Напрягая глаза, я пытался определить посты наружников (в том, что после "побега", организованного неизвестными, они просто обязаны присматривать за моей квартирой, я совершенно не сомневался), но все мои потуги оказались тщетными. Здесь просматривалось три варианта: или сотрудники службы наружного наблюдения были весьма квалифицированны, или их насчитывалось очень мало и они засели в квартире – самый простой, однако не всегда эффективный метод, или наружку вообще сюда не посылали, рассудив, что только полный идиот возвратится в старую западню.

И третий вариант был наиболее вероятный. Но только не в моем случае. Мне нужен был тот самый заветный ключ, из-за которого я так крупно погорел. Я почему-то не думал, что во время обыска он привлек внимание оперативников.

Я ходил вокруг дома как та лиса, что увидела высоко висевшую гроздь винограда. И хочется – даже слюнки текут, и попробуй достань.

Оставалась последняя надежда. Я понимал, что иду на большой риск, но положение и впрямь было безвыходным. Ключ! Мне нужен ключ! Любой ценой.

Даже в чужой подъезд я заходил как в клетку со змеями. К счастью (и как обычно), лестничные площадки первого и второго этажей были не освещены. Я знал, что в холодное время года (а сейчас по ночам лужи уже затягивало льдом) местная молодежь ближе к полуночи устраивала в подъездах посиделки, а потому лампочки осветительных устройств на нижнем уровне дома с поражающей воображение регулярностью исчезали в неизвестном направлении. Жильцы долго бились с этим сезонным бедствием, но в конце концов махнули на такую мелкую неприятность рукой, смирившись с неизбежностью.

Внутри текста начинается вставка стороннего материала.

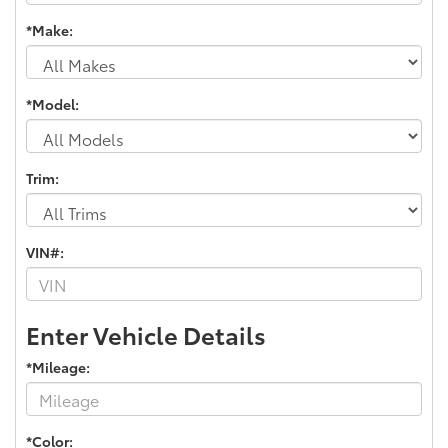
*Make:
*Model:
Trim:
VIN#:
Enter Vehicle Details
*Mileage:
*Color: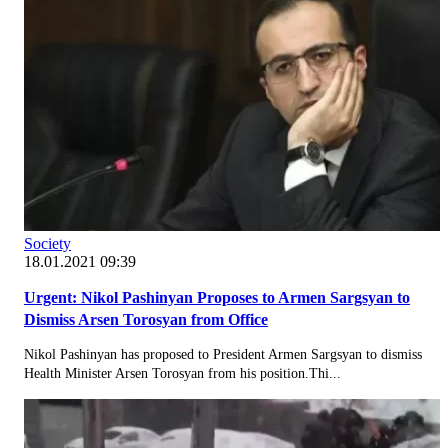
Society
18.01.2021 09:39
Urgent: Nikol Pashinyan Proposes to Armen Sargsyan to
Dismiss Arsen Torosyan from Office
Nikol Pashinyan has proposed to President Armen Sargsyan to dismiss
Health Minister Arsen Torosyan from his position.Thi...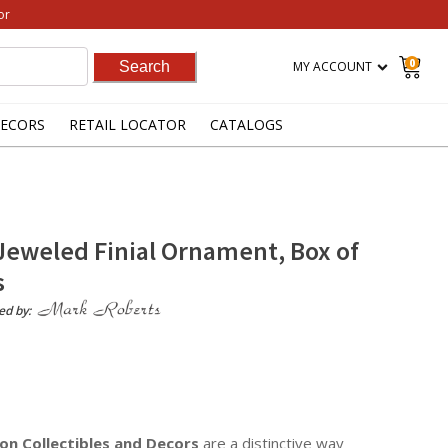
or
0
MY ACCOUNT
ECORS
RETAIL LOCATOR
CATALOGS
Jeweled Finial Ornament, Box of
s
ed by:
on Collectibles
and Decors
are a distinctive way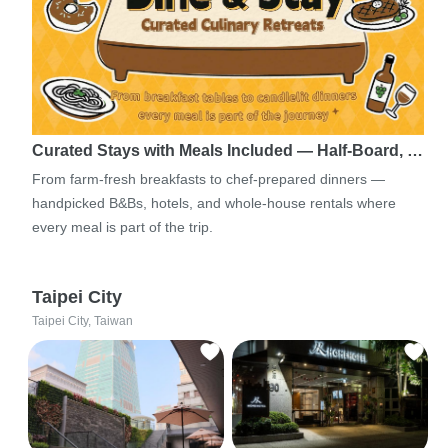
Curated Stays with Meals Included — Half-Board, …
From farm-fresh breakfasts to chef-prepared dinners —
handpicked B&Bs, hotels, and whole-house rentals where
every meal is part of the trip.
Taipei City
Taipei City, Taiwan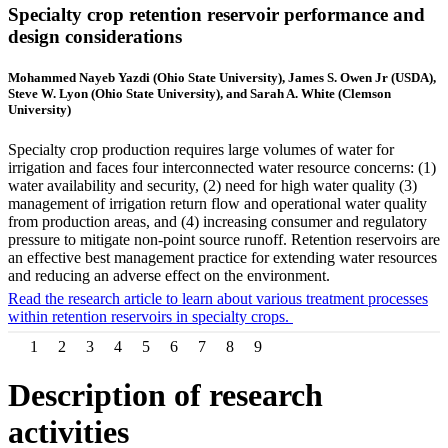
Specialty crop retention reservoir performance and
design considerations
Mohammed Nayeb Yazdi (Ohio State University), James S. Owen Jr (USDA),
Steve W. Lyon (Ohio State University), and Sarah A. White (Clemson
University)
Specialty crop production requires large volumes of water for
irrigation and faces four interconnected water resource concerns: (1)
water availability and security, (2) need for high water quality (3)
management of irrigation return flow and operational water quality
from production areas, and (4) increasing consumer and regulatory
pressure to mitigate non-point source runoff. Retention reservoirs are
an effective best management practice for extending water resources
and reducing an adverse effect on the environment.
Read the research article to learn about various treatment processes
within retention reservoirs in specialty crops.
1
2
3
4
5
6
7
8
9
Description of research
activities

Конечно же, люк на чердак был замкнут. Но я знал одну маленькую хитрость, принятую в производство бомжем Машкой с моей подачи. На случай, если я вдруг где-нибудь посею ключи от чердака, мы провели в его "мансарду" обыкновенный электрический звонок, а кнопку хорошо замаскировали. Потому я, нимало не тушуясь, сдвинул нужную планочку и нажал на пластмассовую пуговку. Несколько раз. А чтобы быть абсолютно точным, то пять – три коротких звонка, два длинных. Это был мой пароль. Теперь остановка за малым (и главным) – чтобы Машка был дома и в полном здравии. То есть, чтобы держался на ногах, пусть и не очень твердо. В противном случае – когда он в отрубе – его и пушкой не разбудишь.